At least 18 people were treated for minor injuries at Bowie yesterday in the aftermath of an incident apparently touched off by a loud noise just before the start of the feature race.
According to witnesses, a loud noise of an undetermined origin apparently caused several bystanders to begin shouting.
According to General Manager Al Karwacki, one man in a red sweater ran down a flight of steps and threw a chair through the plate glass window in the grandstand that serves to protect the fans from the elements and jumped to the ground about 15 feet below.
Clusters of fans were reported by the track security as running toward exits, some asking as they ran if there was a fire.
Karwacki said, "We don't know what started the panic. When the man in the red sweater threw that chair through the glass, everybody appeared to become frightened and began to run."
The episode began as the horses were being loaded into the gate for the running of the John B. Campbell Handicap, Bowie's richest race. Eighteen people were treated at the track first aid station by the physician in attendance, Elwood LaBrosse, who sent seven people to area hospitals for observation.
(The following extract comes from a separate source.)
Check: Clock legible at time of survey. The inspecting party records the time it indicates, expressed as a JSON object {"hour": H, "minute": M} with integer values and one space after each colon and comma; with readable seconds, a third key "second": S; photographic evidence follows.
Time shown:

All later were released.
Dr. La Brosse said that none appeared to be seriously injured. "It was mostly bruises and sprains, and some were just plain scared," he said.
The man in the red sweater never was identified. Clubhouse elevator operator Kathy Heisler said, "I have never seen anything like it. People tried to jam in here and scared the daylights out of me. They kept yelling there's a fire or somebody with a gun and they demanded that I take them down."
Karwacki said director of security William Ramsey will be in charge of a special task force to investigate the incident.